Pamela T. Johnson, MD, FACR, vice president of care transformation for the Johns Hopkins Health System, vice chair of Quality & Safety in Radiology and professor of Radiology & Oncology at Johns Hopkins Medicine, and Founder of the High Value Practice Academic Alliance, and Norman J. Beauchamp, Jr., MD, MHS, executive vice president for Health Sciences at Michigan State University (MSU), and past dean of the MSU College of Human Medicine, contributed this post.

According to the Organization for Economic Cooperation and Development 2017 Health Statistics, the United States spends more on healthcare than any other country. It does so despite having one of the younger populations and a relatively low consumption of healthcare services, as reported in the book Priced Out: The Economic and Ethical Costs of American Health Care. A recent article in the Journal of the American Medical Association estimates 2019 healthcare expenditure at $3.8 trillion and wasteful expenditure as high as $935 billion.

If we can reduce the magnitude of the dollars lost in waste, we can help safeguard healthcare affordability and ensure more resources to spend on social determinants of health such as education, job creation and neighborhood environment. The question many would ask is, “When will they do something about this?”

As medical providers, we are accountable for three of the six categories of waste: failure of care delivery, failure of care coordination and overuse or low-value care. Recognizing a responsibility to refine care delivery, clinicians across the country are implementing performance improvement initiatives to increase efficiency, effectiveness and affordability of medical care.

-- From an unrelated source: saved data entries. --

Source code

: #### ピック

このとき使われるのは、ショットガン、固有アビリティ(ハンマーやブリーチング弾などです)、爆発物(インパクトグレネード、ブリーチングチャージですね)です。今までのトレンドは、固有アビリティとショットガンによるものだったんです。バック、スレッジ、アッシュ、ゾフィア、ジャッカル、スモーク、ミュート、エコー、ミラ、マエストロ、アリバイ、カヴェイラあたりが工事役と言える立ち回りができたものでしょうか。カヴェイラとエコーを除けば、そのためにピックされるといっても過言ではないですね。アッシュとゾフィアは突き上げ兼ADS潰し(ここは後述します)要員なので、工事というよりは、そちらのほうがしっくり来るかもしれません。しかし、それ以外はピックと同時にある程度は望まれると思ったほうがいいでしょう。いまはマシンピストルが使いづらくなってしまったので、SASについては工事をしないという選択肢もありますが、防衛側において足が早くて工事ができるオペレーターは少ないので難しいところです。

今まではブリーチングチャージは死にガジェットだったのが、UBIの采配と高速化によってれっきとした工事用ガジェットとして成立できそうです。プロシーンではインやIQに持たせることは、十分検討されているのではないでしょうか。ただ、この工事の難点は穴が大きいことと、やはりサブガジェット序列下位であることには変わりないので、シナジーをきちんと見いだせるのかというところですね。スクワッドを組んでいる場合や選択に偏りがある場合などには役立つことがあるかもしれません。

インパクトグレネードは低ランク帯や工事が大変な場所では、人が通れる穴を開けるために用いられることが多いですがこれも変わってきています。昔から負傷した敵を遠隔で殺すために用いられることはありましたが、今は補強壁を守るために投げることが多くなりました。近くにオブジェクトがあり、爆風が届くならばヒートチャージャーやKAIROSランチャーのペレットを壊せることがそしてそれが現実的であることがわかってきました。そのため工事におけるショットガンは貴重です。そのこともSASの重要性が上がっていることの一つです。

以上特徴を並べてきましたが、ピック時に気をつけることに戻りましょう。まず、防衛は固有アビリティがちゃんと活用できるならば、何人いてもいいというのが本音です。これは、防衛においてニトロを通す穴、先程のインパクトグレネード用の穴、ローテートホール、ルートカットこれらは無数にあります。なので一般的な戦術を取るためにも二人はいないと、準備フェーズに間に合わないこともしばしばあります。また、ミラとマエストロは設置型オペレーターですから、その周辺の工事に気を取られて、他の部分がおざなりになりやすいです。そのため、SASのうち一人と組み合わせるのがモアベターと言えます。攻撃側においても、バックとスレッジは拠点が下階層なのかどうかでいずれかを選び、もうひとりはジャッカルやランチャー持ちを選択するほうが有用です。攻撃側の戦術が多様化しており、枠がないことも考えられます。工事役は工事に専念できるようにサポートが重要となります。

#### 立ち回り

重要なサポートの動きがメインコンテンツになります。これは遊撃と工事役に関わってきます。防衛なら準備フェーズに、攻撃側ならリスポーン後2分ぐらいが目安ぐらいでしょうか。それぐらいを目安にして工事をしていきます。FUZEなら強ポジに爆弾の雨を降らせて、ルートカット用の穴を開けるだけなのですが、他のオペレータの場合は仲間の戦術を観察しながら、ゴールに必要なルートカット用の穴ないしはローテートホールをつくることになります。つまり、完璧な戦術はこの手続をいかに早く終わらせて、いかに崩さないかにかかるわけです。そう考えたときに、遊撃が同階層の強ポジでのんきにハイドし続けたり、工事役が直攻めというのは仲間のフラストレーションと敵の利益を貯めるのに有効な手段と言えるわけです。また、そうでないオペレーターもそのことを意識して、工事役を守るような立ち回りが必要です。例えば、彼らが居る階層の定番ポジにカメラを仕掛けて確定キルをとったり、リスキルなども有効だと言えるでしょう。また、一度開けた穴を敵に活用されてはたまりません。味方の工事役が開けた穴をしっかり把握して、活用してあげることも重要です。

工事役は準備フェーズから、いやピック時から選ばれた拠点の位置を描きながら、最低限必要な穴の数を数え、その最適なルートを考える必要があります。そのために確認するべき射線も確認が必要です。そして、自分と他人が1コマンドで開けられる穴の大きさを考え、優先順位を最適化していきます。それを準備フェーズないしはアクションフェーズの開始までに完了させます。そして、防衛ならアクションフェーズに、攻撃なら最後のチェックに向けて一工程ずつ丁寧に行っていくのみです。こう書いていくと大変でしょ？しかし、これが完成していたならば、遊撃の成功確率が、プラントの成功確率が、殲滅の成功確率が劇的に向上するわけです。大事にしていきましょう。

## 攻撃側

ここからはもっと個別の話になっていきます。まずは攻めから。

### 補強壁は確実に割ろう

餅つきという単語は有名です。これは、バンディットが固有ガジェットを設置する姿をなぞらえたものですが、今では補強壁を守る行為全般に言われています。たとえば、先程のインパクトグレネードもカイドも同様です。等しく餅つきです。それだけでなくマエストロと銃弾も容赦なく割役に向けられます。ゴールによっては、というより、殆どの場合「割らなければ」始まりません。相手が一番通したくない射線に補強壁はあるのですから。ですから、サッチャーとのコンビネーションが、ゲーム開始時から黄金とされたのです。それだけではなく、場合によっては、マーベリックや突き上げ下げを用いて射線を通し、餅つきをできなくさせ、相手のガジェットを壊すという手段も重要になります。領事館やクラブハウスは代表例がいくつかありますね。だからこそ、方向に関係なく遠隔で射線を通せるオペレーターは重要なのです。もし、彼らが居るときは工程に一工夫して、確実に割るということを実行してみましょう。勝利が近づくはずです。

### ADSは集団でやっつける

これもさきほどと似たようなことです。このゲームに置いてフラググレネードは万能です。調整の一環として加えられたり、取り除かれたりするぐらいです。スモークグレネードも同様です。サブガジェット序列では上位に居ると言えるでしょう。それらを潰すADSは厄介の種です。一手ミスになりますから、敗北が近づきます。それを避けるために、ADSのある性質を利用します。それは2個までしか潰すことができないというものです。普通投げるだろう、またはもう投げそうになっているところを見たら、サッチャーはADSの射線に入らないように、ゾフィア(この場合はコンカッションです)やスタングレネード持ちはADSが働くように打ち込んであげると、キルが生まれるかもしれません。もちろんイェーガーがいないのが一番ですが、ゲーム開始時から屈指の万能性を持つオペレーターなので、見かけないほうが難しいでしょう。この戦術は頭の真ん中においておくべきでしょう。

Imaging has become a cornerstone for diagnosis and management decision making, but utilization does not always adhere to appropriate use criteria, despite an expansive library championed by the American College of Radiology® (ACR®) – including the ACR Appropriateness Criteria® evidence-based guidelines. Overuse adds unwarranted risk and cost for the patient. Unnecessary imaging can be reduced by bolstering adherence to appropriate use criteria through education, clinical decision support and provider feedback reports.

Torso shot of Norman J. Beauchamp, Jr., MD, MHS
Norman J. Beauchamp, Jr., MD, MHS

An equally important goal in imaging stewardship efforts is to increase use of radiology exams that can reduce more costly elements of care, like hospitalizations, surgery and chemotherapy. Examples include evidence-based breast and lung cancer screening, diagnosis of coronary artery disease in stable chest pain with coronary CTA and surveillance of abdominal aortic aneurysms. Despite evidence that imaging improves outcomes for these clinical conditions, many patients are not benefitting from the radiology due to lack of adherence to best practice guidelines and disparities in care delivery.

Value-based care transformation prioritizes quality, safety and outcomes while reducing cost of care. Diagnostic radiology effectiveness assessments have been limited to process measures like report turnaround time, and our existing peer review platforms do not effectively determine how interpretations affect management decision making. We need more robust clinical measures for imaging quality, which reflect how our interpretations affect patient outcomes. Efforts to develop quantitative, scalable measures are evolving and, as a profession, it is incumbent on us to once again demonstrate accountability.

Radiologists’ potential to lead care transformation goes beyond improving imaging appropriateness and developing imaging-related outcome measures. With knowledge of all aspects of medicine and surgery required for board certification and an understanding of the importance of diagnostic and management efficiency and effectiveness, radiologists are uniquely poised to lead all of care transformation. This begins by serving on the teams directing care transformation in your medical center, and if there are no dedicated committees, creating one by inviting faculty from medicine, surgery, emergency medicine, pediatrics, etc., to partner on imaging, lab and medication stewardship as a start. Value-based performance improvement requires multispecialty collaboration to be successful.

Our field has a unique opportunity to substantively impact our society in a time of great need by refining care. We chose this field because we could have a scalable impact on the care of a great number of patients every day. Our specialty is defined by being interprofessional, collaborative, innovative, patient-centered and ever-evolving. Let’s apply our aptitudes and values to the imperative of care transformation.